━━━━━ DATASET
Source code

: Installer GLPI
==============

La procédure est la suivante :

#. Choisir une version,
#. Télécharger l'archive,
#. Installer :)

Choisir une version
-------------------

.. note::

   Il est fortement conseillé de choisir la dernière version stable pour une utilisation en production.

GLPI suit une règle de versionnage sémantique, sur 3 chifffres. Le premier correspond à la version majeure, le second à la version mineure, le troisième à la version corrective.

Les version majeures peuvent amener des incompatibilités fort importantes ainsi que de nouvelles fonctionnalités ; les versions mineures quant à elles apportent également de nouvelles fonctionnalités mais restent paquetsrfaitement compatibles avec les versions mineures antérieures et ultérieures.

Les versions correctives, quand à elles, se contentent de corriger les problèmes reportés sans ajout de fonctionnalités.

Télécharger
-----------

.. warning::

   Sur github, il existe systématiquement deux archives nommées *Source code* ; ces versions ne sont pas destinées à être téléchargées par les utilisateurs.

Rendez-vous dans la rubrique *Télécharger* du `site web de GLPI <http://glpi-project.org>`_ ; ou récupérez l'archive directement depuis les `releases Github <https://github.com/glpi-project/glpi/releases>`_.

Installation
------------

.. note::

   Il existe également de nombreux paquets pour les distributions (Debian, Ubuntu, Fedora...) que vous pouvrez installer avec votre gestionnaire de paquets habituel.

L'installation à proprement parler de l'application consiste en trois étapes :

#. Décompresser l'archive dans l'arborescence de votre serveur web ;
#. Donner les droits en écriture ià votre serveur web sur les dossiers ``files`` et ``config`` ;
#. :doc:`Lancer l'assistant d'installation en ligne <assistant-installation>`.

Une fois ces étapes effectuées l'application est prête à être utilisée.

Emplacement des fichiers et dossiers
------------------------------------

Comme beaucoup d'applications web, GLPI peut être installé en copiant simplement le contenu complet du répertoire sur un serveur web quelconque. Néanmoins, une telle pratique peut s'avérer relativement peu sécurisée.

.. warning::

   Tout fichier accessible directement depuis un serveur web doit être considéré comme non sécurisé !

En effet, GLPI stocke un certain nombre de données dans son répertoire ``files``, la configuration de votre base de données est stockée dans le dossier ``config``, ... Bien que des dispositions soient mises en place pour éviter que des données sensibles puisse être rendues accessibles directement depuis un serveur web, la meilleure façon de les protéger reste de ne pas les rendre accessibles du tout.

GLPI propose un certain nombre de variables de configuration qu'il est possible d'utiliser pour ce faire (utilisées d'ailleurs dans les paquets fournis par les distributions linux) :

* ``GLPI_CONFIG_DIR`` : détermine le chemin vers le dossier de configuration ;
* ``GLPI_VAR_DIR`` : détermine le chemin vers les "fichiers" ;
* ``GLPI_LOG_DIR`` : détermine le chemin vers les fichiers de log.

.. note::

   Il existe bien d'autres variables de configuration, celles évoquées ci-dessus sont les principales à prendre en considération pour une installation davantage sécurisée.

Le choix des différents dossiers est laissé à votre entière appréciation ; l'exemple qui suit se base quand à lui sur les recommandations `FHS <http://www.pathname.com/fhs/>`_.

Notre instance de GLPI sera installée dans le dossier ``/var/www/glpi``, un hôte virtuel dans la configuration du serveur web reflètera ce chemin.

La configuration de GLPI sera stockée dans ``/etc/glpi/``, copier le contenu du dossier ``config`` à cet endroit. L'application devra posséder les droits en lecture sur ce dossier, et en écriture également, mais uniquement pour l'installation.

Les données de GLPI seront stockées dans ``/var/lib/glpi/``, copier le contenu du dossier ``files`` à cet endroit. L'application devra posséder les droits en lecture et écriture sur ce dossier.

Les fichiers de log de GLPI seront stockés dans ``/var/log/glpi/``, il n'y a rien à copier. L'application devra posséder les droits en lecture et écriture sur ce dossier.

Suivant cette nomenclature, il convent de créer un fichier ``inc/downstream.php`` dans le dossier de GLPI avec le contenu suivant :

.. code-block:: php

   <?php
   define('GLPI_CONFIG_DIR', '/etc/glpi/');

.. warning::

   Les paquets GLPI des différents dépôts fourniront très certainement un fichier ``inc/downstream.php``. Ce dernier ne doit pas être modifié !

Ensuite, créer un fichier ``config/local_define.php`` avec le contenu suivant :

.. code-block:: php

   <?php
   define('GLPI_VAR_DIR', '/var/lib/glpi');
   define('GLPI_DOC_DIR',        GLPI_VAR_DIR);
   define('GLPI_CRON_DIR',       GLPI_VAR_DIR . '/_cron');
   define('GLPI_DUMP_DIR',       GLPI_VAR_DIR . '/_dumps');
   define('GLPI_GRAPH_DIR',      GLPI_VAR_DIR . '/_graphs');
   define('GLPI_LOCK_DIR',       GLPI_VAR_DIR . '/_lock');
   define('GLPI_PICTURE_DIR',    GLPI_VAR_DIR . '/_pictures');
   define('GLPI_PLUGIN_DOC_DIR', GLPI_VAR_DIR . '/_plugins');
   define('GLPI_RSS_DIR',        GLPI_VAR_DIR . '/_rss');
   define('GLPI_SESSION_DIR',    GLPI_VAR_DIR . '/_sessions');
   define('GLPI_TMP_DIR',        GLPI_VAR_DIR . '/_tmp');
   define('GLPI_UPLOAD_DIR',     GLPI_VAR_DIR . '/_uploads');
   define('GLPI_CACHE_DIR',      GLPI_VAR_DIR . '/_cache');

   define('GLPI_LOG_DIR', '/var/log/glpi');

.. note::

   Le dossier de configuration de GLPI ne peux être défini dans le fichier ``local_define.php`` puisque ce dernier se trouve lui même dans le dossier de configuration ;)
━━━━━━━━━━
EXERCISE BRIEF: Set down only the line containing "GLPI_VAR_DIR . '/_rss');" and the lines after it through the end, exactly as they appear above.

YOUR RESPONSE:
   define('GLPI_RSS_DIR',        GLPI_VAR_DIR . '/_rss');
   define('GLPI_SESSION_DIR',    GLPI_VAR_DIR . '/_sessions');
   define('GLPI_TMP_DIR',        GLPI_VAR_DIR . '/_tmp');
   define('GLPI_UPLOAD_DIR',     GLPI_VAR_DIR . '/_uploads');
   define('GLPI_CACHE_DIR',      GLPI_VAR_DIR . '/_cache');

   define('GLPI_LOG_DIR', '/var/log/glpi');

.. note::

   Le dossier de configuration de GLPI ne peux être défini dans le fichier ``local_define.php`` puisque ce dernier se trouve lui même dans le dossier de configuration ;)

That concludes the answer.